By John Worrall
Every once in a while, people get shaken from their normal routines and have to question if what they’ve been doing is still relevant to their current situation. The raft of password-based cyber thefts for example, has everyone thinking of a better way to manage their credentials.
The truth of conventions and wisdom is that they are fluid and sometimes what was true yesterday may be irrelevant tomorrow. This is where we are today in the security industry and as Gandhi pointed out decades earlier, “It is unwise to be too sure of one’s own wisdom. It is healthy to be reminded that the strongest might weaken and the wisest might err.”
We are fortunate to be living through one of the pivotal moments in the security industry that forces a challenge to conventional wisdom. Here’s my challenge for the industry:
Stop Over-investing in the Perimeter
The perimeter isn’t dead – but it has been proven ineffective at preventing breaches. Organizations need to stop focusing the lion’s share of effort on security tactics that don’t work. The ‘perimeter’ simply doesn’t matter in the world of advanced attacks such as USIS, P.F. Changs, eBay, Heartbleed, Snowden, retail PoS breaches and the list goes on. Countless research points this out, including our own recent research that shows that 52 percent of businesses believe hackers are on their network, or have been within the past year. I argue that the other 48 percent are denying reality.

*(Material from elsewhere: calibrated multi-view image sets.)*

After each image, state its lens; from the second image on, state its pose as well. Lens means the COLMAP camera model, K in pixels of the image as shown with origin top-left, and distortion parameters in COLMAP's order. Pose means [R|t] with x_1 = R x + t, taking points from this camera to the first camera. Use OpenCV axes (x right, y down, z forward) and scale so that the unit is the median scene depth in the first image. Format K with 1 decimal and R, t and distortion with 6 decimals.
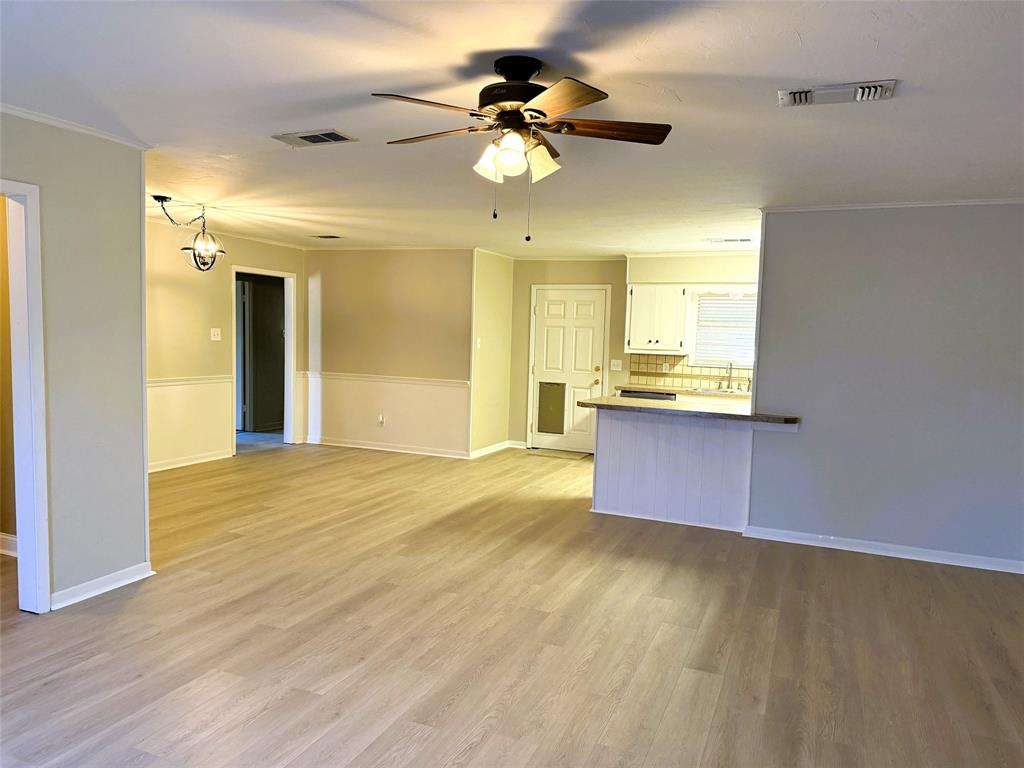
lens RADIAL K [[719.9, 0, 534.6], [0, 719.9, 382.3], [0, 0, 1]] dist [0.060102, -0.068817]
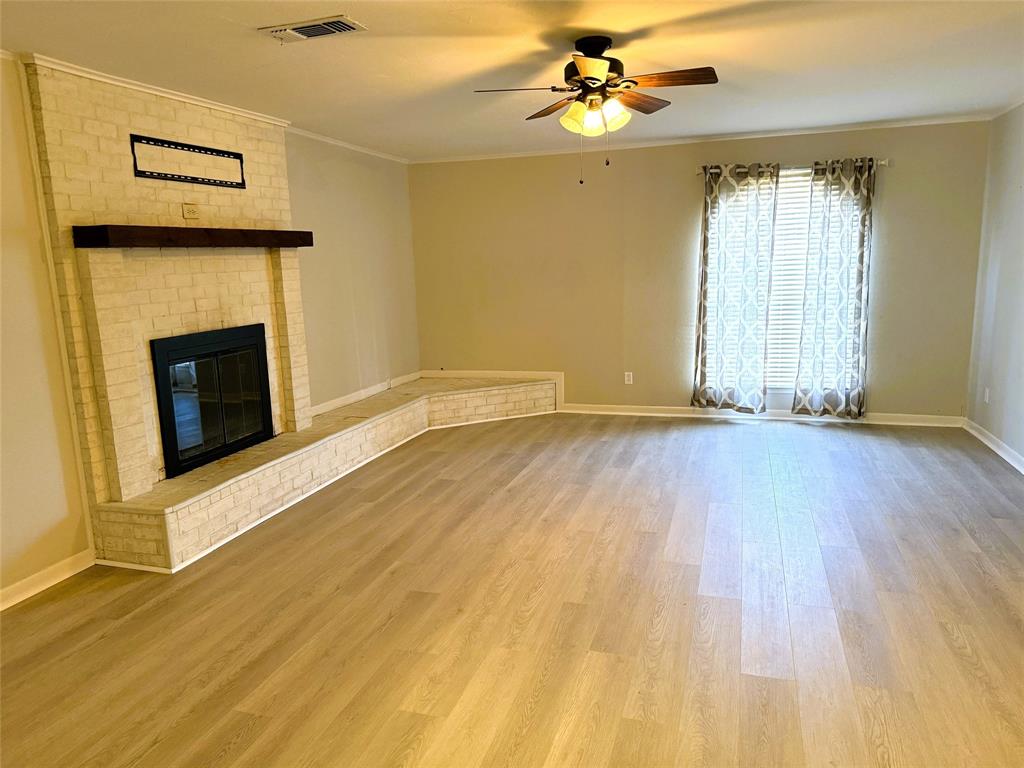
lens RADIAL K [[719.9, 0, 515.5], [0, 719.9, 390.6], [0, 0, 1]] dist [0.060102, -0.068817]
pose [[-0.998062, 0.011798, -0.061093, 0.096564], [-0.004048, 0.967467, 0.252965, -0.079319], [0.062090, 0.252722, -0.965545, 1.141859]]
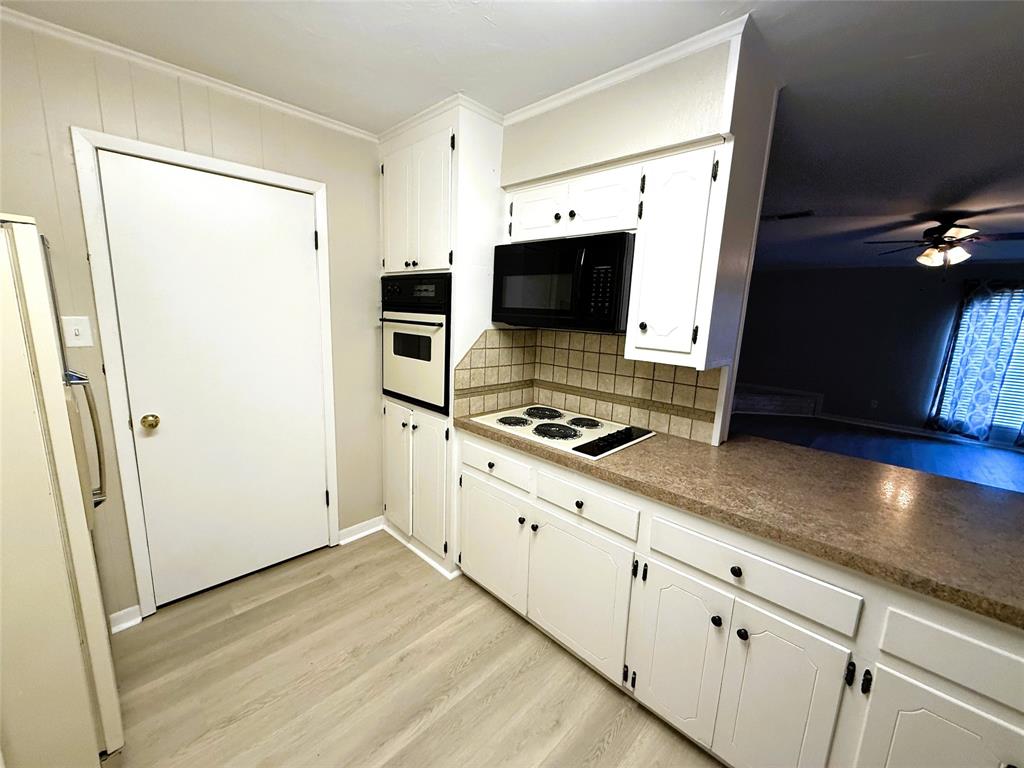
lens RADIAL K [[408.4, 0, 511.7], [0, 408.4, 382.7], [0, 0, 1]] dist [0.000860, -0.000276]
pose [[-0.916698, -0.141395, 0.373727, 0.342719], [-0.047919, 0.967450, 0.248486, -0.083030], [-0.396697, 0.209878, -0.893635, 1.378038]]
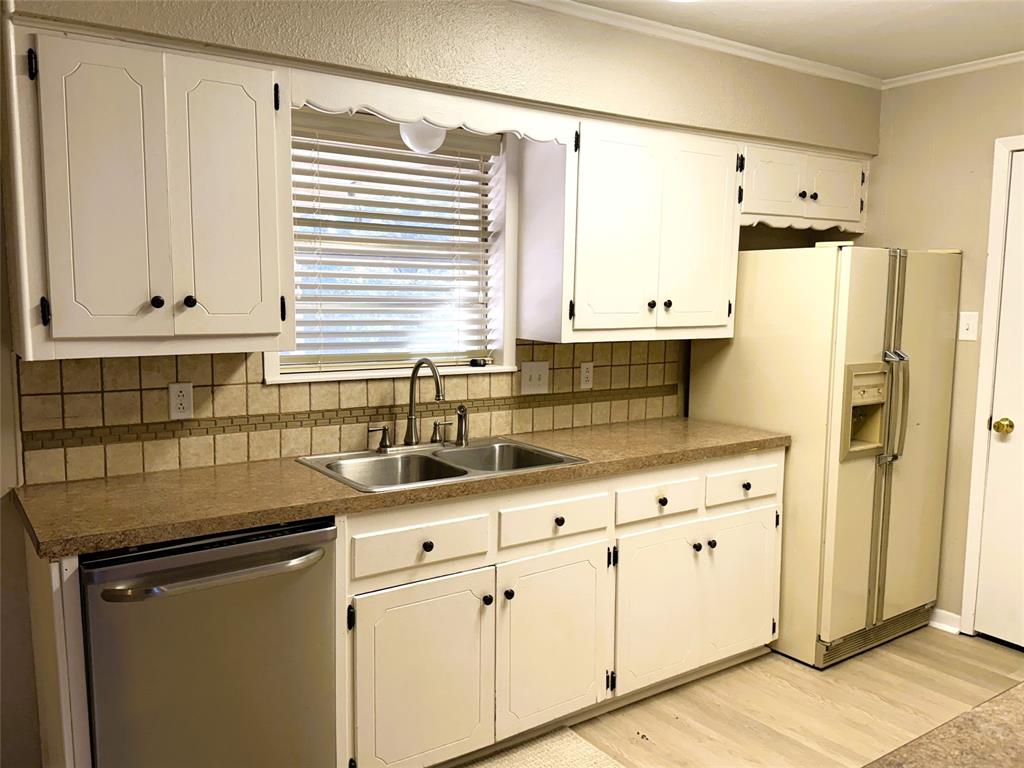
lens RADIAL K [[833.0, 0, 510.1], [0, 833.0, 390.7], [0, 0, 1]] dist [0.093612, -0.135503]
pose [[0.556632, -0.134879, 0.819737, 0.000566], [0.064900, 0.990777, 0.118952, -0.081590], [-0.828220, -0.013011, 0.560252, 1.152075]]
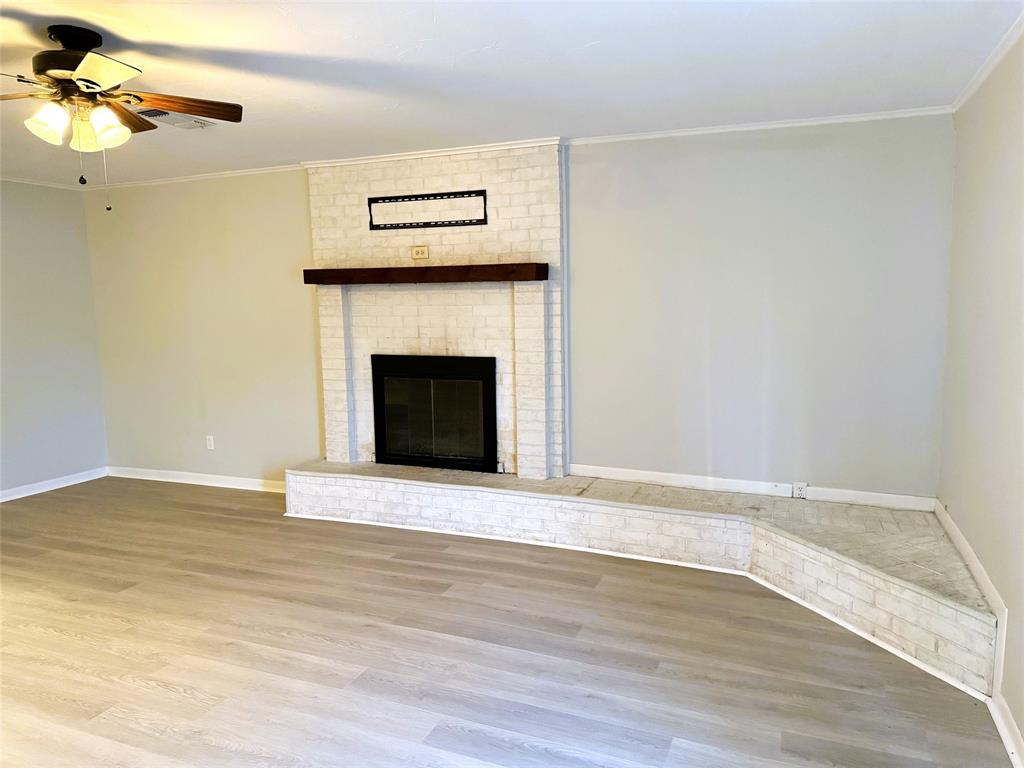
lens RADIAL K [[719.9, 0, 512.3], [0, 719.9, 385.2], [0, 0, 1]] dist [0.060102, -0.068817]
pose [[0.015360, -0.153059, 0.988098, -0.517324], [0.084632, 0.984867, 0.151243, -0.029533], [-0.996294, 0.081302, 0.028081, 0.195295]]
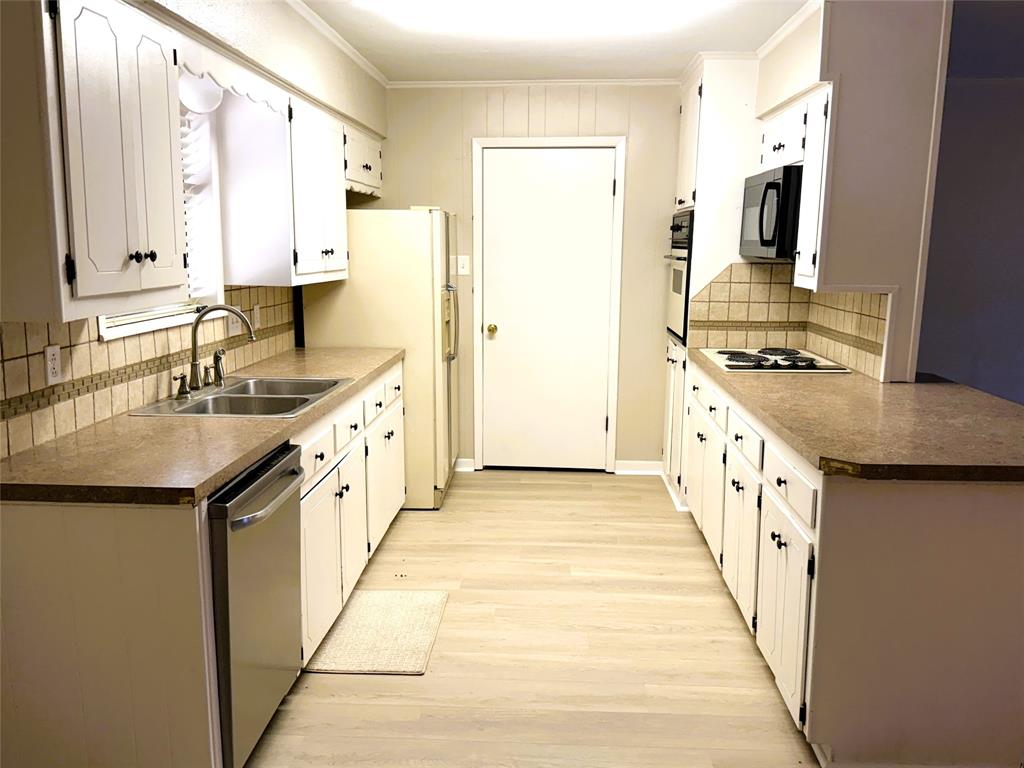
lens RADIAL K [[833.0, 0, 508.4], [0, 833.0, 382.2], [0, 0, 1]] dist [0.093612, -0.135503]
pose [[-0.303426, -0.199350, 0.931768, -0.199559], [0.042647, 0.974049, 0.222284, -0.110606], [-0.951900, 0.107184, -0.287050, 1.472668]]
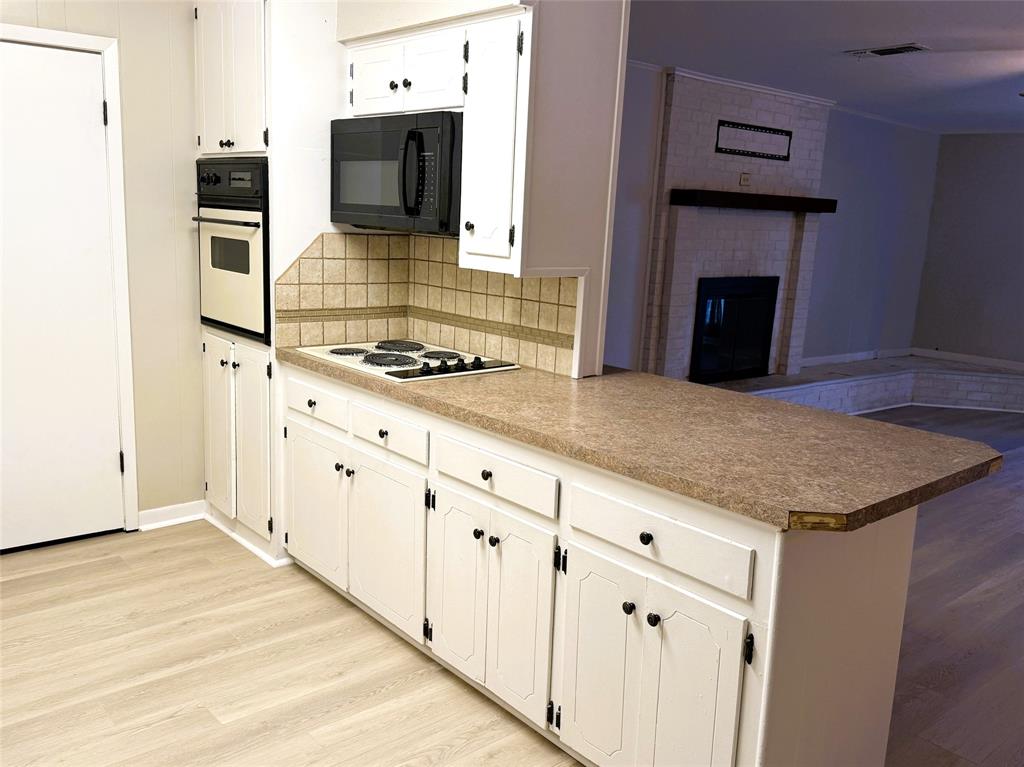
lens RADIAL K [[874.5, 0, 518.2], [0, 874.5, 387.0], [0, 0, 1]] dist [0.114446, -0.201907]
pose [[-0.876872, -0.165802, 0.451227, 0.081207], [-0.043313, 0.962071, 0.269340, -0.104711], [-0.478769, 0.216632, -0.850794, 1.529250]]
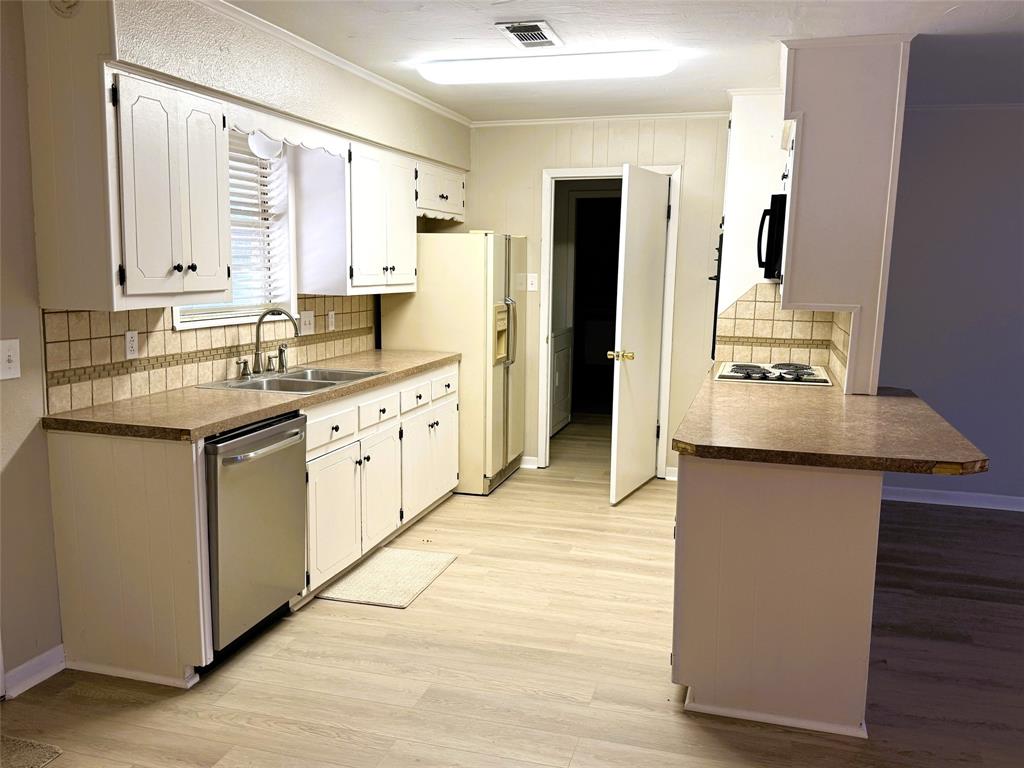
lens RADIAL K [[833.0, 0, 505.1], [0, 833.0, 398.1], [0, 0, 1]] dist [0.093612, -0.135503]
pose [[-0.075730, -0.201437, 0.976569, -0.341462], [0.045252, 0.977679, 0.205175, -0.107030], [-0.996101, 0.059729, -0.064924, 1.342976]]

If the attackers are inside, does it really matter where they came from? Should defense strategies continue to depend on the point of origin? No.
How do attackers live undetected inside a company for a week, month or years? They steal and exploit valid credentials – a default printer password, a hard-coded password, an employee’s or partner’s credentials, an unprotected hash or other privileged account. With these in hand, an attacker is able to spiral through a network, hijacking additional accounts, elevating privileges to gain access to vast stores of information, data and control within an organization’s digital repositories.
This transformation of malicious outsider into a defacto insider enables an attacker to access sensitive assets, install malware and reach the attack goal – all by employing the same permissions and workflows that the organization established for its own, legitimate processes. Prevent this and you take away an attacker’s ability to take control of your very own infrastructure.
The string of recent, high-profile breaches is proof that the bad guys have figured out the perimeter doesn’t matter, so why is it taking so long for the good guys to accept this reality? Resources are already scarce for most organizations so we need to be smarter about how we use them. The first step is to accept tradition isn’t working and agree that it’s time to think unconventionally.